Especially in the case of a natural disaster, you probably don’t have all your notes and diagrams, you may not have your binder that includes your DR plan and everything about your environment, so it’s really critical when bringing the physical workload into the DR plan to make sure you can build your DR plan so everything is similar if not identical to production – and that includes the network.

Surprise #3: The auditors are coming! The auditors are coming!

The auditors are a remarkably diligent group of people who will want to know what happens to your workloads in the cloud.

If for any reason you fail over your systems in the cloud, once or multiple times, this means that your systems are hanging out in that cloud for a while. That period of time is not a get-out-of-audit free pass, this is actually an opportunity to provide additional paperwork!

Your auditor is going to want to ensure that all the security technologies that you have carefully put in place on premises were equally carefully put in place in the cloud. So how will the auditors know you’ve done it? They won’t just take your word for it, they’ll need documentation to prove that your security tools were in place and running.

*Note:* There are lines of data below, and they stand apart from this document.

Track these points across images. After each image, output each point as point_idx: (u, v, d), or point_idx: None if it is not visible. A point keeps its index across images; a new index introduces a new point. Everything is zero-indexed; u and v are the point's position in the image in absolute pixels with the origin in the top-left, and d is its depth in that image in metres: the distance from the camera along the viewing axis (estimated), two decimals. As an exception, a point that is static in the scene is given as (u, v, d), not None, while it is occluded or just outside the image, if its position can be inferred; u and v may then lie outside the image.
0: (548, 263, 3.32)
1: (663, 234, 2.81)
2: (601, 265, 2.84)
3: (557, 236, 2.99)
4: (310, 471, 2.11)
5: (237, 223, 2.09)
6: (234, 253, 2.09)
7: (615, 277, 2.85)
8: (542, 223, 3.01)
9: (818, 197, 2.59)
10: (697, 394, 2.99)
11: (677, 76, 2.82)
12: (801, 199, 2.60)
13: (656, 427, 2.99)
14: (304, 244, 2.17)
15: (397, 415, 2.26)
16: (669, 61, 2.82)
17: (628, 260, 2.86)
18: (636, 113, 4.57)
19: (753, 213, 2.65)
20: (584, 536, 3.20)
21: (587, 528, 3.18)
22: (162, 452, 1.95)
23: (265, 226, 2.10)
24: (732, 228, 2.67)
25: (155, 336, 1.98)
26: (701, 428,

Auditors are paid by the hour so if they come knocking at your door, you probably won’t want to take 48 hours for your cloud vendor to research and get you the documentation, because they’re going to sit there on the clock and that costs money. In order to prove that everything was up and running for that operation, what you will need is the easy ability to get all the reports you need.

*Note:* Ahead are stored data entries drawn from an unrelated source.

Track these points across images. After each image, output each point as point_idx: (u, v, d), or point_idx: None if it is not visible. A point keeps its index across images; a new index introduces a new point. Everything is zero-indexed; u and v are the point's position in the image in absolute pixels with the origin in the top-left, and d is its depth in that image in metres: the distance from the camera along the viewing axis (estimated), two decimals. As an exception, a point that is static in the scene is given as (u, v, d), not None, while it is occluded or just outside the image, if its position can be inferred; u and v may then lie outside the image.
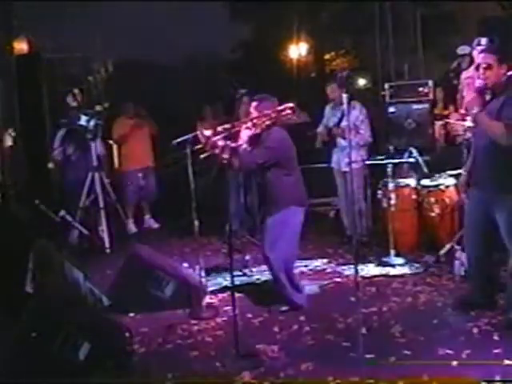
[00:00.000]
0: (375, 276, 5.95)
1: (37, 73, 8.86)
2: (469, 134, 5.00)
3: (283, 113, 5.18)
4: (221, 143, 4.92)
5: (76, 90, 8.40)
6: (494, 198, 4.50)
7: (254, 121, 5.12)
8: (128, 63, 15.62)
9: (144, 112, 8.88)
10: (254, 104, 5.25)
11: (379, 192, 6.73)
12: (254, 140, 5.10)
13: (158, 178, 8.90)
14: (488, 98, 4.55)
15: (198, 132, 5.15)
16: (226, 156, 4.95)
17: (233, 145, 4.99)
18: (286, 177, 5.12)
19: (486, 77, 4.47)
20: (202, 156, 5.10)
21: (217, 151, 4.96)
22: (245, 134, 5.08)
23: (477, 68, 4.60)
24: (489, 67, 4.46)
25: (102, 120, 7.86)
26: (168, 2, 16.76)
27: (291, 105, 5.18)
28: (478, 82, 4.55)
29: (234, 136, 5.09)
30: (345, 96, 3.78)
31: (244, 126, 5.12)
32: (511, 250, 4.49)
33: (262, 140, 5.10)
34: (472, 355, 4.03)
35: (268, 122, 5.12)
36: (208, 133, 4.97)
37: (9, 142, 8.25)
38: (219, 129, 5.01)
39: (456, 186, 6.10)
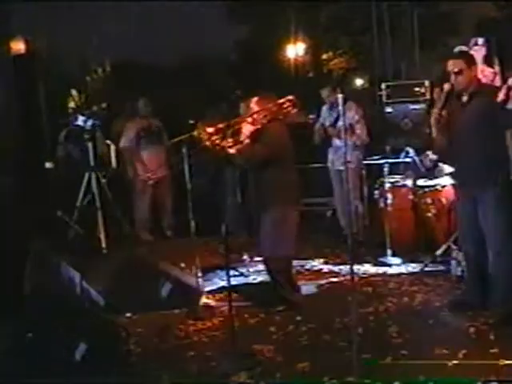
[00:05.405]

Surprise #4: Where did you put that panic button?

The thing with emergencies is that they don’t tend to happen on a schedule. It’s very straightforward to test your DR system anytime you want but if you actually have a disaster – whether on a large or small scale – usually those things are unpredictable.

So while you may have 12 hours to make a decision on a hurricane, you might not have that time when a files patch goes through. One of the problems, particularly with large scale disaster, is that you find yourself handling both your professional and personal responsibility.

If there’s going to be a major weather event or earthquake, you and most of your staff are probably worried about your families, your own personal house and your pets… and probably second to that, you’re worried about the IT systems under your care and that’s certainly the right set of priorities. However, what that means is that you find yourself needing to press that big red panic button but not being anywhere near it.

There’s no guarantee that everybody involved in this failover is actually going to be anywhere near a professional environment, and in fact, you wouldn’t want them to be! In this situation, there should always be a backup plan.

(Pleasant) Surprise #5: What else could I use this for?

The nice surprise is that, by managing your environment from your mobile, you can also set up alerts around billing, performance and also security, so you can have the same level of manageability you would have on-prem, and not be hit with any nasty surprises.

Believe me, if you get to grips with these hidden surprises, you will get a handle on the critical aspects of a DR scenario and be super confident when you have to failover your systems.